### 任务事项
找出下列记录中含有字符串“forge”的所有行，并逐行完整列出。
★ ★ ★ ★
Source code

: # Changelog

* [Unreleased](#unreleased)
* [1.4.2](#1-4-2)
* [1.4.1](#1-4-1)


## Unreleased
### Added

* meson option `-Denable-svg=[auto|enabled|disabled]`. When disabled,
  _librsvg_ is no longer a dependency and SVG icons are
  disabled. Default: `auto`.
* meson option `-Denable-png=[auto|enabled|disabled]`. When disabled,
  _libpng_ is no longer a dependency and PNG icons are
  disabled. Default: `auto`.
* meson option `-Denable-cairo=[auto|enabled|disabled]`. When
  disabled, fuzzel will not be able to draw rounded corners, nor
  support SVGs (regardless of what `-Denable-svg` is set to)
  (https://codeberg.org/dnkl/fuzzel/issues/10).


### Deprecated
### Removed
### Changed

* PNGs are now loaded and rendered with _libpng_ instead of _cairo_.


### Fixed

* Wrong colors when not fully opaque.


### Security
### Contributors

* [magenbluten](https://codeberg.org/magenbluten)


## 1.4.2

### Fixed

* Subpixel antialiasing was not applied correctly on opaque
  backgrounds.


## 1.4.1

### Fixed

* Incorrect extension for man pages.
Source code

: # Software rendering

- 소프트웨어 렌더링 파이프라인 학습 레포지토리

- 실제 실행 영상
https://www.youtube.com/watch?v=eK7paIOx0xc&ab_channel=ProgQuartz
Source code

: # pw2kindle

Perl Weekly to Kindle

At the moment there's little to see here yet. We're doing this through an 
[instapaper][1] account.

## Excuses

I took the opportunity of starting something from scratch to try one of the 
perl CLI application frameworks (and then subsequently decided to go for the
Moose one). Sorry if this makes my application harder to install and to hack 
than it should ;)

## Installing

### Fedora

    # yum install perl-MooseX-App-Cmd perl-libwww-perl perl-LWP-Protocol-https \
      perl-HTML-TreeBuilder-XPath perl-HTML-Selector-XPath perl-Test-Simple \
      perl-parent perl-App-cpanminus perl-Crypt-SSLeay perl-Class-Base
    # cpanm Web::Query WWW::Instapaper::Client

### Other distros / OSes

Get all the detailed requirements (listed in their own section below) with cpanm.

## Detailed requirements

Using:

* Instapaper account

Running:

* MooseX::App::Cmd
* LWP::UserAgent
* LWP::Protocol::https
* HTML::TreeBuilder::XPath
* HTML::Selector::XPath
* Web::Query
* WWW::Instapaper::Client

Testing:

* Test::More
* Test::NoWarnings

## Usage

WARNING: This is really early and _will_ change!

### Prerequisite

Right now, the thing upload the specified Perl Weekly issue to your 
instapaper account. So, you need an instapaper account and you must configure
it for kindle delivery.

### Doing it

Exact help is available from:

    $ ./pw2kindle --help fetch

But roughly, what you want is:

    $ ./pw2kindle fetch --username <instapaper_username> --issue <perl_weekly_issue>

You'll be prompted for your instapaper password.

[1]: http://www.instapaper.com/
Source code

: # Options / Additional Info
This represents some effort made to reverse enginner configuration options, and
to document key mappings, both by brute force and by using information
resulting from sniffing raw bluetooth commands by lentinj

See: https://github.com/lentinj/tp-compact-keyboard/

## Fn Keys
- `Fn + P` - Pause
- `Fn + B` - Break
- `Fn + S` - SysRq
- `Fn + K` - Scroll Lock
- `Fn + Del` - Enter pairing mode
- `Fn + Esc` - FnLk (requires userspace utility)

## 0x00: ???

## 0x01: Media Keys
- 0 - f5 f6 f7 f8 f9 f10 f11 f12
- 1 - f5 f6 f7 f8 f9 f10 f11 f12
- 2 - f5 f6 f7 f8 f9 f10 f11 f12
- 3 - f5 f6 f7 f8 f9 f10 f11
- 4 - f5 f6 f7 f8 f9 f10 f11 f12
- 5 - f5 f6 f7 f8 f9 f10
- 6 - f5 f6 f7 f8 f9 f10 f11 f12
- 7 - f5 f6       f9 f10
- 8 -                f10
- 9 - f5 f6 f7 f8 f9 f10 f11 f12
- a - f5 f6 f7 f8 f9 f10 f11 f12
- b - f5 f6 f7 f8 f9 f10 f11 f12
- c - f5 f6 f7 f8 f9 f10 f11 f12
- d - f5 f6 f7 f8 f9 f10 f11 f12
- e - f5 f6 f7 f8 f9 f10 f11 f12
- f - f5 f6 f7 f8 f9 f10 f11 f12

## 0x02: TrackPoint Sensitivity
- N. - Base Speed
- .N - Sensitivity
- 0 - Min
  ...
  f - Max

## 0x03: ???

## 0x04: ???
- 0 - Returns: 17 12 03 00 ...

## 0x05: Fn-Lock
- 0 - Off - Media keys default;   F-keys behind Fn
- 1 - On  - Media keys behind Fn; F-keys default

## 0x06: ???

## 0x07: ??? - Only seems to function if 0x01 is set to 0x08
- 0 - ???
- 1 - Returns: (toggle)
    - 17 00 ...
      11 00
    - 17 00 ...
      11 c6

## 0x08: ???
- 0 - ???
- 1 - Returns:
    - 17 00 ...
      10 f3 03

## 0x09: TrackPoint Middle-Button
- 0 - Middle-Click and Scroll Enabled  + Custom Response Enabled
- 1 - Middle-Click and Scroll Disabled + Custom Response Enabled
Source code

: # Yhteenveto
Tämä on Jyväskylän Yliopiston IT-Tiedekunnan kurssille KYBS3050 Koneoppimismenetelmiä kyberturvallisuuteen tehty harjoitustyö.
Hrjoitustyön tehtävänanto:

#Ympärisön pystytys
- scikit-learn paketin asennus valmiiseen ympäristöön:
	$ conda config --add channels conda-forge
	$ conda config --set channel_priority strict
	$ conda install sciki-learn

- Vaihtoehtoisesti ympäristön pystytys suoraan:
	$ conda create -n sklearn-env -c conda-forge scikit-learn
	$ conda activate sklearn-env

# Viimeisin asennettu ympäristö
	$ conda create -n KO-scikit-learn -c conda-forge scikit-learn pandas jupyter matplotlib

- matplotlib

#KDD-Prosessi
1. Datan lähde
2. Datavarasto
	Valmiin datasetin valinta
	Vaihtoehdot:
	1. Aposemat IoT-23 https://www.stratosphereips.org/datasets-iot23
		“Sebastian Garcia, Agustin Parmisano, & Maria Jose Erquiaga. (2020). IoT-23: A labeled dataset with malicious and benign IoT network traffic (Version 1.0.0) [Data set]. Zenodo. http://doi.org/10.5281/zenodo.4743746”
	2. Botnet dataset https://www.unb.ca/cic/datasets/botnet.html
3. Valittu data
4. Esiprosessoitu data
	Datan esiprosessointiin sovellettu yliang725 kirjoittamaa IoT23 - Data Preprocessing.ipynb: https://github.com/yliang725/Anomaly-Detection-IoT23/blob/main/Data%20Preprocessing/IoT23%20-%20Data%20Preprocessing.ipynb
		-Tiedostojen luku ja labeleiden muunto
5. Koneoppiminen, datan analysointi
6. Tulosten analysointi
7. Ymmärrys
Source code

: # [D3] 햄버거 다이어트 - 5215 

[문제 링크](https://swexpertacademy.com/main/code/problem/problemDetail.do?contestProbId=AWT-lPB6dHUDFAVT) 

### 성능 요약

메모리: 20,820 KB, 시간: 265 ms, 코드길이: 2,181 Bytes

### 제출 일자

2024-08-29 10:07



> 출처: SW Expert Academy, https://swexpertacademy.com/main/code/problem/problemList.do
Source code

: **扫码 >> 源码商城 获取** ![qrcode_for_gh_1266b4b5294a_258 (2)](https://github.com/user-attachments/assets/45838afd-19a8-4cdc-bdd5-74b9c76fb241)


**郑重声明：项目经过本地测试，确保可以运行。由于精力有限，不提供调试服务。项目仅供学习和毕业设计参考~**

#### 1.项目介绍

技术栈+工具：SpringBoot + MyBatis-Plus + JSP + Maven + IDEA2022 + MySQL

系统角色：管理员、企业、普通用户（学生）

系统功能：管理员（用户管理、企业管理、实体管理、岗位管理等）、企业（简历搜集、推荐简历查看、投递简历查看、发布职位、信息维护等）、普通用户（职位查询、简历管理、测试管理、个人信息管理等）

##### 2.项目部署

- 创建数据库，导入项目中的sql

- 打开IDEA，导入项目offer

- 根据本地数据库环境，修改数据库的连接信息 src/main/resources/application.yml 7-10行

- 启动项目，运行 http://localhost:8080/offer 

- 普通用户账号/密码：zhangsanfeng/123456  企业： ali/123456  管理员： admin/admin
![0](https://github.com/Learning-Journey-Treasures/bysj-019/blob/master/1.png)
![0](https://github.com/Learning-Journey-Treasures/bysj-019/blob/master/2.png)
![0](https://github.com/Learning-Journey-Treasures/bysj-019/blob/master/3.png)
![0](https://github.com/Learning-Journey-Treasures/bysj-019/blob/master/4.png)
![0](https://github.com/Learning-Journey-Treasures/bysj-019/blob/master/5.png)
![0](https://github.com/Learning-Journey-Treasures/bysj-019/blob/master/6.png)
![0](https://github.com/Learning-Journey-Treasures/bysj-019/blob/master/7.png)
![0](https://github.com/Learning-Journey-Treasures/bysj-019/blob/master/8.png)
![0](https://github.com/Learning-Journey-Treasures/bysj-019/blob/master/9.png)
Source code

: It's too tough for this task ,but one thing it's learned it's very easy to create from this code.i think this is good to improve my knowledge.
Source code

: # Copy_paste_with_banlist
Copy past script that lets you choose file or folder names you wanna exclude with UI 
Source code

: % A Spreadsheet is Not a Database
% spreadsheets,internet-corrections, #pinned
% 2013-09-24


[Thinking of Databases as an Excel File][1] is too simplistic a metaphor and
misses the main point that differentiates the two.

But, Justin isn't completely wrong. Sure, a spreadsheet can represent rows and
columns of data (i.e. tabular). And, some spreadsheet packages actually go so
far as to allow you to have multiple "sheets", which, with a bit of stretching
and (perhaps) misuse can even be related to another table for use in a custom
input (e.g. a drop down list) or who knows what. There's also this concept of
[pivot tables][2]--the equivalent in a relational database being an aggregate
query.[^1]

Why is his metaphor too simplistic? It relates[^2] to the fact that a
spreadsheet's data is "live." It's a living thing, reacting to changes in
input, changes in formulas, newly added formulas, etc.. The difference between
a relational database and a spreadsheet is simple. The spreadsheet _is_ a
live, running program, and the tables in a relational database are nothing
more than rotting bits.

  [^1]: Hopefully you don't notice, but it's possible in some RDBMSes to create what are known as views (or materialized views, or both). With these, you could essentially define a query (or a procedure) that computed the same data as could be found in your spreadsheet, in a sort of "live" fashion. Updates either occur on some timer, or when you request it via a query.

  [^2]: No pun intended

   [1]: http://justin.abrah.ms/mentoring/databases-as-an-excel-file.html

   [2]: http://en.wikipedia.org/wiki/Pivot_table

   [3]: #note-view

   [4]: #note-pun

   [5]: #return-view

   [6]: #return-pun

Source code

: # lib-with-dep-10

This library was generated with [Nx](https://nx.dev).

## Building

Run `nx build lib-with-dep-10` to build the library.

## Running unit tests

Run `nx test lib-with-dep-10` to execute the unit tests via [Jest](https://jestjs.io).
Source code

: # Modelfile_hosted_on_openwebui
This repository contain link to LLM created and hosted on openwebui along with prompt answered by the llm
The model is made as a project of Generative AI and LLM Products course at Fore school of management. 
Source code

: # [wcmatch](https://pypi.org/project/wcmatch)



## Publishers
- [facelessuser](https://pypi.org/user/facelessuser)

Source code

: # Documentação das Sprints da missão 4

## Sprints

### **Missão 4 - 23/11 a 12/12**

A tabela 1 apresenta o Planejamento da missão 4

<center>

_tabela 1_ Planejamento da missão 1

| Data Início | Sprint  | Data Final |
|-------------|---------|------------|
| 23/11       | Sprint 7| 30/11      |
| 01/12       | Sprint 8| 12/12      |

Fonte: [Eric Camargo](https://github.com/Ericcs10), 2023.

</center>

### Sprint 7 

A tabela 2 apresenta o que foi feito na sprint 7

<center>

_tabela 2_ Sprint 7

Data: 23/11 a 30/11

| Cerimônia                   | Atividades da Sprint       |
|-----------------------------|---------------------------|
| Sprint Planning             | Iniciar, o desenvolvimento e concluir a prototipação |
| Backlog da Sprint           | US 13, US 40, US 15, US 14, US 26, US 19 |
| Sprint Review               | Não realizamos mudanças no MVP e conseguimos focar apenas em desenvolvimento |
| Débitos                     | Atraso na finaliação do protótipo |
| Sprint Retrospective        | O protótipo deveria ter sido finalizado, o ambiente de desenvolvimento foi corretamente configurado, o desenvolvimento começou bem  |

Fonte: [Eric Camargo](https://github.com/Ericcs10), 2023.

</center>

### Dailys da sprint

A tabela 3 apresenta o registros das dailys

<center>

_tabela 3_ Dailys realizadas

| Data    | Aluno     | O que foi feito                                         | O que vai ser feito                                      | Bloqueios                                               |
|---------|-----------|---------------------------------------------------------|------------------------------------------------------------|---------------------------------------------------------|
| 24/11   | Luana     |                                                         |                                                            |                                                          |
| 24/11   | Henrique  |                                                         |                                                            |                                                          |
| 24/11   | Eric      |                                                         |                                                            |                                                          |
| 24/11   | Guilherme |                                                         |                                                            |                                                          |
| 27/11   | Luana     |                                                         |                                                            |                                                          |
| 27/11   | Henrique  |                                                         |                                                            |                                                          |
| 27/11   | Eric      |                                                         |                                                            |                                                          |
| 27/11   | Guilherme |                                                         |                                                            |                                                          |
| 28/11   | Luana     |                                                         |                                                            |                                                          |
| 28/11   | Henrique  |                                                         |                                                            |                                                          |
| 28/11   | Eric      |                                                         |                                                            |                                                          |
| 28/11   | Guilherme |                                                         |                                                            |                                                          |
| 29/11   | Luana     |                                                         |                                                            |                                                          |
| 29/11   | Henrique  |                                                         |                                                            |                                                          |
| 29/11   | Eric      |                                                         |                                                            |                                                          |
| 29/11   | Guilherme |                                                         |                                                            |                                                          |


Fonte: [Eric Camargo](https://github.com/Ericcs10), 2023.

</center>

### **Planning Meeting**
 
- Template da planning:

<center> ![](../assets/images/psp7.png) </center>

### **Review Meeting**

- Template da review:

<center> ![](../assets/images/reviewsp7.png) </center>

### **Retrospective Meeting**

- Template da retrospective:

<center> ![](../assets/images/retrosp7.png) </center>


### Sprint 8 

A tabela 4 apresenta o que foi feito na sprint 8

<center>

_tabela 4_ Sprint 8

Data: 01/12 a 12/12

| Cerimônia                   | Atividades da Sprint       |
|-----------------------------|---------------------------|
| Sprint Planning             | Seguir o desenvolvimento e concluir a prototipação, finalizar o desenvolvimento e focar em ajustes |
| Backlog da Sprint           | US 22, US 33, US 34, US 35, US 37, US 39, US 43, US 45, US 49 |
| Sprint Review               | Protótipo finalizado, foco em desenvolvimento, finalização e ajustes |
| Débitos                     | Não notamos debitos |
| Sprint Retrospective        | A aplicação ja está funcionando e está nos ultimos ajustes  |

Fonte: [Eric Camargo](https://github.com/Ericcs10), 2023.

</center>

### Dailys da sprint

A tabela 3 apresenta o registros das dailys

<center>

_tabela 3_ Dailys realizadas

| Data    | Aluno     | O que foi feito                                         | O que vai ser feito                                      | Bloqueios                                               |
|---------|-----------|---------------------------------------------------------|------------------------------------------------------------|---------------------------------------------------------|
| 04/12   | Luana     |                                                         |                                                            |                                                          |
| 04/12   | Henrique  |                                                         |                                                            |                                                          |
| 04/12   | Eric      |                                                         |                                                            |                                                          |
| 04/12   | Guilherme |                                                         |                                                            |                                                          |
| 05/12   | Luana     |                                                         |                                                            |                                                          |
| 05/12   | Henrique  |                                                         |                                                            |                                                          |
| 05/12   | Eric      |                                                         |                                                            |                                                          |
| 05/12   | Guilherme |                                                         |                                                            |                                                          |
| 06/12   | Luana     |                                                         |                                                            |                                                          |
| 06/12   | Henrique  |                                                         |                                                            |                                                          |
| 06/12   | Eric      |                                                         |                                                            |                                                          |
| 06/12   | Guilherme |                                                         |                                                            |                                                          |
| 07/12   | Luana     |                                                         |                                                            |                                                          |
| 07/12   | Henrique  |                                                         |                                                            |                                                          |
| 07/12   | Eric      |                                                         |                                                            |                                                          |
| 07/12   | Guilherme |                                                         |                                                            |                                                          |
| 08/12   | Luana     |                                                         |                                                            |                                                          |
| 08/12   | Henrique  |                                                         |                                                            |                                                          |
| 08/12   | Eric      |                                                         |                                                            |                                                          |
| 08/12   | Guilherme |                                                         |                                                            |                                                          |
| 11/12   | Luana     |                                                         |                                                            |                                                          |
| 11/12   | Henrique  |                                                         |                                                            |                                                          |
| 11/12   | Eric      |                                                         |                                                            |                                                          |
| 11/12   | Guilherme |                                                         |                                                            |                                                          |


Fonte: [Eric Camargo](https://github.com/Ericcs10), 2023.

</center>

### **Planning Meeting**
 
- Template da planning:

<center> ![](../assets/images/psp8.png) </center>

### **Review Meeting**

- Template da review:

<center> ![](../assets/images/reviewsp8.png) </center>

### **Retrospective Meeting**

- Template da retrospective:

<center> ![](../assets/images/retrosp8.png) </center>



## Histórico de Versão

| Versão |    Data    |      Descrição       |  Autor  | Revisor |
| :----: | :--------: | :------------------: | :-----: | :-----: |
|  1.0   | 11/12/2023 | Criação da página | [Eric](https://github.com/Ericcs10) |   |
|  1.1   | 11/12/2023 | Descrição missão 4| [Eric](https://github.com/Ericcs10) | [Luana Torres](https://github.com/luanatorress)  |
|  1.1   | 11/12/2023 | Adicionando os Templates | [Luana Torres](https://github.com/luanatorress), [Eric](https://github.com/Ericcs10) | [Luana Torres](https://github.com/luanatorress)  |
★ ★ ★ ★
### 答案如下
	$ conda config --add channels conda-forge
	$ conda create -n sklearn-env -c conda-forge scikit-learn
	$ conda create -n KO-scikit-learn -c conda-forge scikit-learn pandas jupyter matplotlib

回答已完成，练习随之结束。